Hiphouse Zwolle

New Poverty = New Richness
Social housing „Hiphouse“ Zwolle / The Netherlands 64 units

The Hiphouse project in Zwolle presented Atelier Kempe Thill with a welcome opportunity to fundamentally question the assignment ‘social housing’. Largely due to the client’s ambition and the active support of urban planners, a prototypical project could be realized without exceeding a typical Dutch standard budget for comparable projects. A radical minimization of architectural means and a visible assertion of the processes and technologies of the building process helped to realize a maximum of living quality.
The deck-access typology is the most common form of multi-story social housing in the Netherlands, because a large number of apartments can be connected to a limited number of stairwells. Despite the social stigma this typology has come to represent, it remains an almost inevitable solution. Due to its extreme cost-efficiency it is still being employed today in large numbers. The very compact building typology realized through the central circulation in Zwolle offers an economic and competitive alternative.
The building block, measuring 23m x 32m and providing 8 units per floor, has a very limited facade surface in relation to its floor area; this favourably affects building costs and enables the high quality detailing of the facade. The housing units are organized around a central core containing a double stair and an elevator. The plan layout allocates the larger apartments to the spatially interesting corners, thus creating apartments with double orientation.

The smaller studio apartments either face east or west, guaranteeing optimum sunlight for all apartments. To compensate for its volumetric compactness, the building’s surface is consistently glazed. Anodized aluminium profiles hold the high quality solar-protection glazing to form the facade. Depending on the viewer’s position the building appears to be covered by a transparent skin or a reflective surface; furthermore, sliding doors provide generously dimensioned facade openings.
As a whole, a very delicate visual balance is achieved. The functional grid of the windows and the underlying construction form a rigid architectural order, which is counterbalanced by a spontaneous collage of colourful apartment interiors. In a display of the complexities of city life a vital and optimistic image emerges, striking up intensive communication with the neighbourhood. This image is collective as well as individual, for it is - consciously or unconsciously - formed with the active participation of every inhabitant. The ‘building in use’ therefore essentially becomes the facade.

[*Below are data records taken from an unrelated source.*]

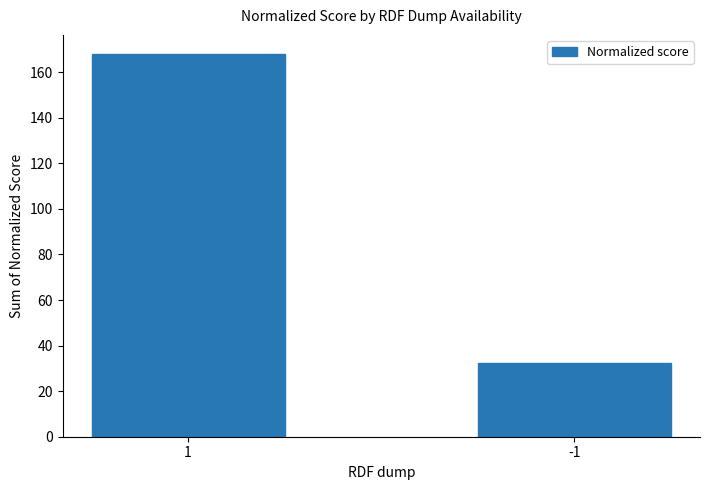

List the labels in order of value, largest first.

1, -1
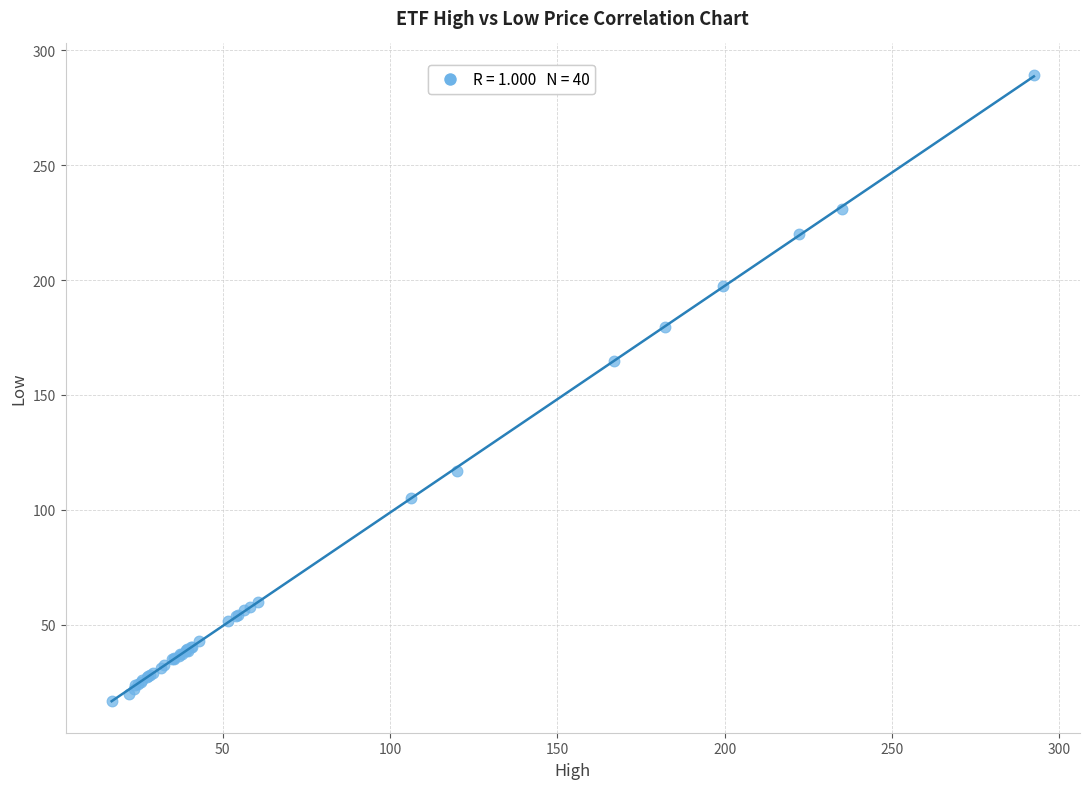

What Y value in the scatter plot is closest to 152?

164.6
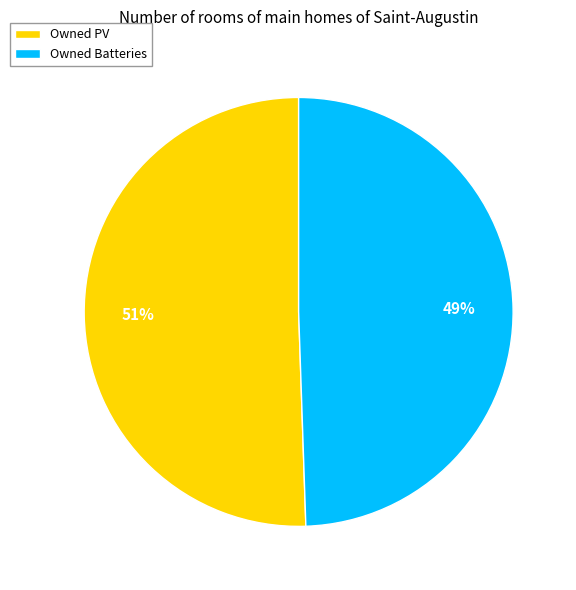

Rank the categories by value from highest to lowest.

Owned PV, Owned Batteries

Upon entering the apartments it becomes evident that even in social housing real luxury should be indispensable. The units are very well lit, with minimal circulation areas and large living spaces with freestanding kitchen blocks. Loft spaces are not an exclusive form of living reserved for a well-to-do elite, but are also realizable in the context of social housing. An emancipation of the lower income classes will last but not least have to be achieved through an increase in the quality of individual housing.